In his second letter, Peter assured the church that they would have false teachers among them. Preachers would ridicule those looking for the second coming of Christ. They will say, “Where is this ‘coming’ he promised?...everything goes on as it has since the beginning of creation” (2 Peter 3:4).

The people faced physical persecution from the Jews and emotional abuse from their own teachers. How bleak the world must have seemed. Where is the hope? How easy to slip into a sense that God had forgotten them. Things will never change. They will always be this way.

One of the great carols of the Christmas season comes from a time of deep despair. Tragedy had fallen on Henry Wadsworth Longfellow. He lost his beloved wife in a freak and fiery accident in 1861. Then two years later, his eldest son was severely wounded while serving in the Union Army. On Christmas Day, 1864, with the Civil War raging, Longfellow penned a holiday poem of seven verses. We’re familiar with five of the stanzas that begin:

I heard the bells on Christmas Day, their old familiar carols play
And wild and sweet the words repeat
Of peace on earth, good-will to men!

This last line, repeated in all seven verses, seems to mock the truth played out in America that day. Longfellow’s despondency is transparent in two lesser-known stanzas:

Then from each black accursed mouth, the cannon thundered in the South,
And with the sound the carols drowned
Of peace on earth, good-will to men.

It was as if an earthquake rent the hearth-stones of a continent,
And made forlorn the households born
Of peace on earth, good-will to men.

And then with the sixth verse, the poet acknowledges his despair. He cries out with words that seem to say, “Where is the hope? Things will never change. They will always be this way." In the misery of grief and the futility of war, had God forgotten Henry Wadsworth Longfellow?

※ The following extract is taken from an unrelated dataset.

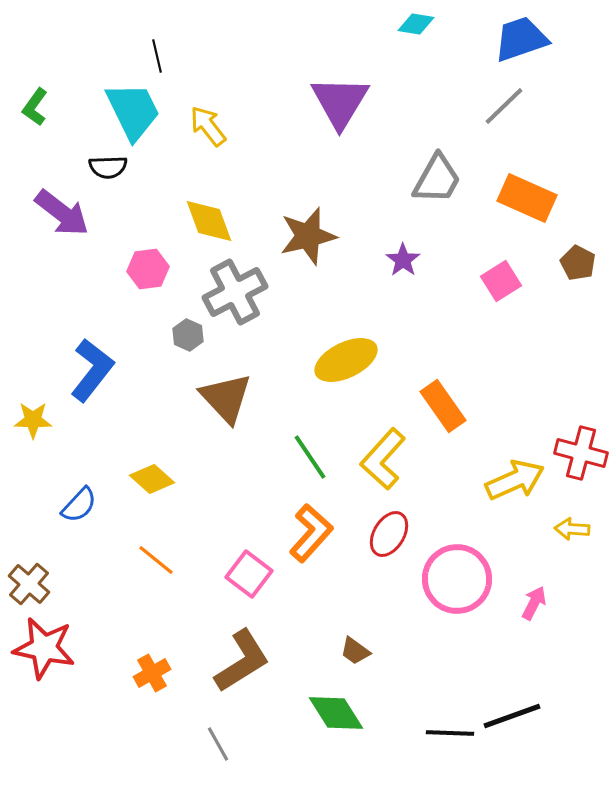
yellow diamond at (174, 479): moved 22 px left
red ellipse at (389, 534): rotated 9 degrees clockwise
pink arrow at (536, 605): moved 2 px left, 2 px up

No. Longfellow confidently concludes:

Then pealed the bells more loud and deep: “God is not dead; nor doth He sleep!”
The Wrong shall fail, the Right prevail,
With peace on earth, good-will to men!

Peter similarly encouraged those he addressed. Though mockers scoffed and accused God of breaking a promise, Peter reminded the people that God was neither dead nor asleep. He was at work. He had not withdrawn His promise, nor was He delaying it. He was still working through it. Peter says: The Lord is not slow about His promise, as some count slowness, but is patient toward you, not wishing for any to perish but for all to come to repentance (2 Peter 3:9).

God was and is using this period of time before Jesus returns to draw people to Him. With the promise of Christ’s second coming, God extends an incentive to join His fellowship. It is His greatest desire that no one would be left out, that no one would be lost on that last day. The message of Christmas is a message of hope: God first sent His Son to save the world. Despite the dire messages of the world (where is the hope? Things will never change), we take hope in the continual work of God. We find hope in believing His Son will return. As Longfellow said, The Right will prevail.